On Tue, Jan 29, 2019 at 07:20:28PM +0000, Dexuan Cui wrote:
From: Kimberly Brown <kimbrownkd@xxxxxxxxx>
> ...
> But as you pointed, at least for sub-channels, channel->ringbuffer_page
> can indeed disappear in vmbus_close() -> ... -> vmbus_free_ring(), and
> the "attribute->show()" could crash when the race happens.
> Adding channel_mutex here seems to be able to fix the race for
> sub-channels, as the same channel_mutex is used in
vmbus_disconnect_ring().
>
> For a primary channel, vmbus_close() -> vmbus_free_ring() can still
> free channel->ringbuffer_page without notifying the "attribute->show()".
> We may also need to acquire/release the channel_mutex in vmbus_close()?
>
> > Actually, there should be checks that "chan" is not null and that
> > "chan->state" is CHANNEL_OPENED_STATE within the locked section. I'll
> > need to fix that.
> I suppose "chan" can not be NULL here (see the above).
>
> Checking "chan->state" may not help to completely fix the race, because
> there is no locking/synchronization code in
> vmbus_close_internal() when we test and change "channel->state".
>

The calls to vmbus_close_internal() for the subchannels and the primary
channel are protected with channel_mutex in vmbus_disconnect_ring().
This prevents "channel->state" from changing while "attribute->show()" is
running.
Ah, I think you're right.

> I guess we may need to check if channel->ringbuffer_page is NULL in
> the "attribute->show()".
>

For the primary channel, vmbus_free_ring() is called after the
return from vmbus_disconnect_ring(). Therefore, the primary channel's
state is changed before "channel->ringbuffer_page" is set to NULL.
Checking the channel state should be sufficient to prevent the ring
buffers from being freed while "attribute->show()" is running. The
ring buffers can't be freed until the channel's state is changed, and
the channel state change is protected by the mutex.
I think you're right (I noticed in a previous mail you mentioned you would
improve your patch to check "chan->state" with the mutax held).

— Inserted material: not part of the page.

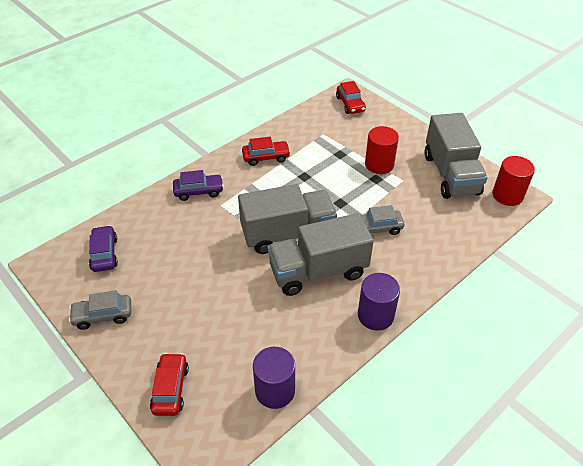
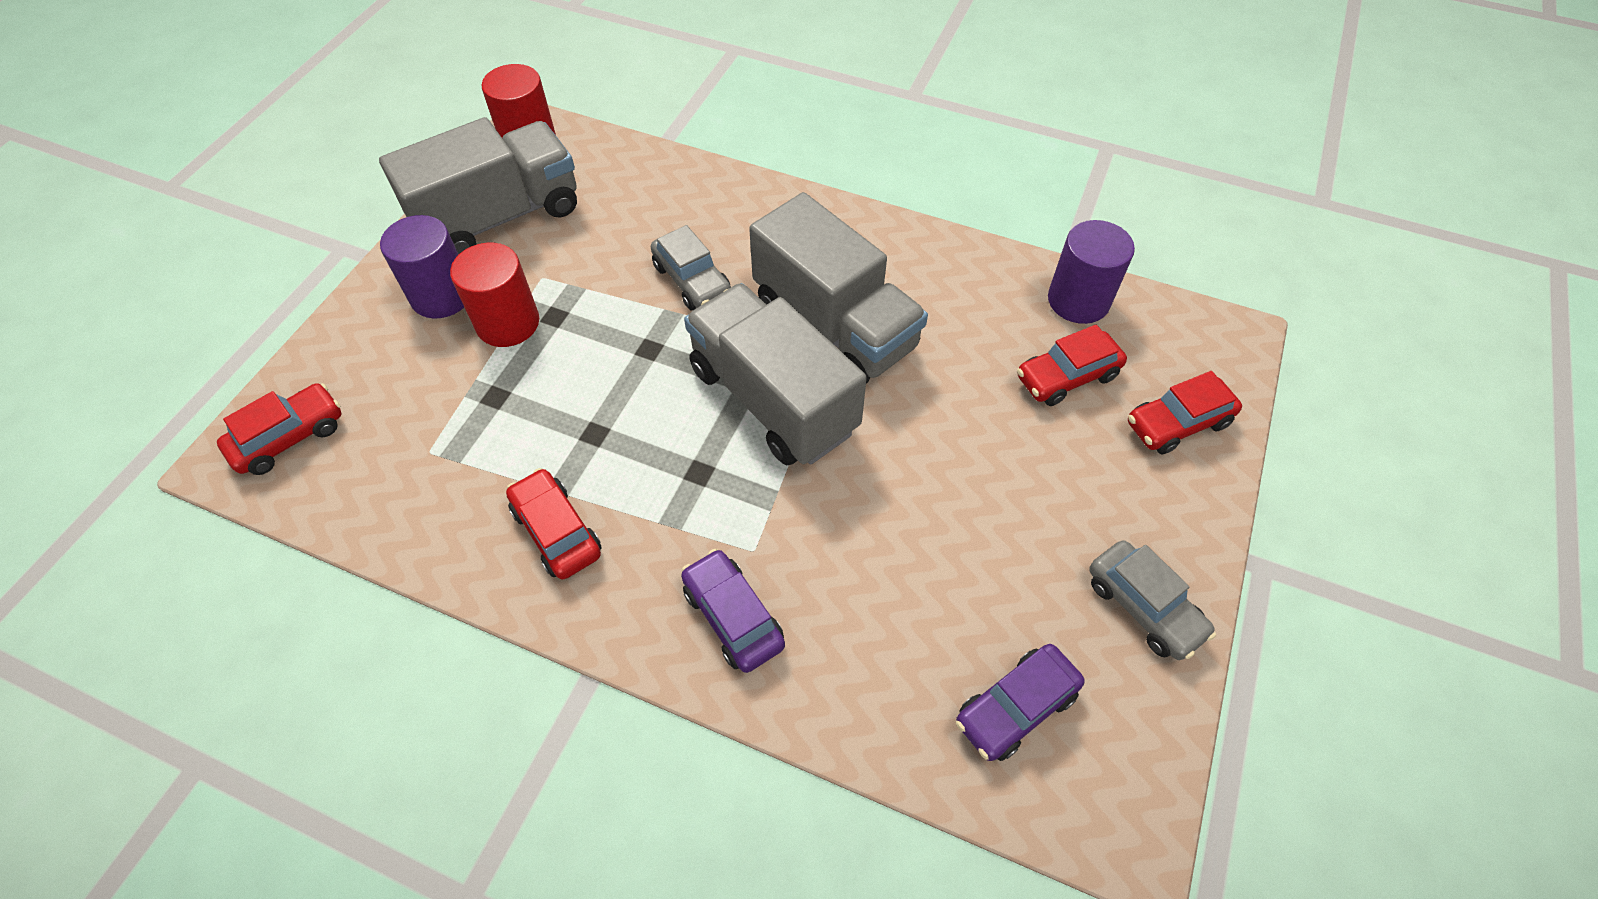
camera: 115 degrees left, 10 degrees up
purple cylinder [358,273,400,331] -> purple cylinder moved to [380,215,464,319]
none -> red car [1017,324,1127,406]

I think checking that "channel->ringbuffer_page" is not NULL would
also work, but, as you stated, we would need to aquire/release
channel_mutex in vmbus_close().
Then it looks unnecessary to check "channel->ringbuffer_page".

> PS, to prove that a race condition does exist and can really cause a panic or
> something, I usually add some msleep() delays in different paths so that I
> can reproduce the crash every time I take a special action, e.g. when I read
> the sysfs files of a NIC, I try to remove hv_netvsc driver. This way, I can prove
> a patch can indeed help, at least it can fix the crash which would happen
> without the patch. :-)
>

Thanks! I was able to free the ring buffers while "attribute->show()"
was running, which caused a null pointer dereference bug. As expected,
the mutex lock fixed it.
Awesome!

I've queued this one for hyper-fixes, thanks all!

--
Thanks,
Sasha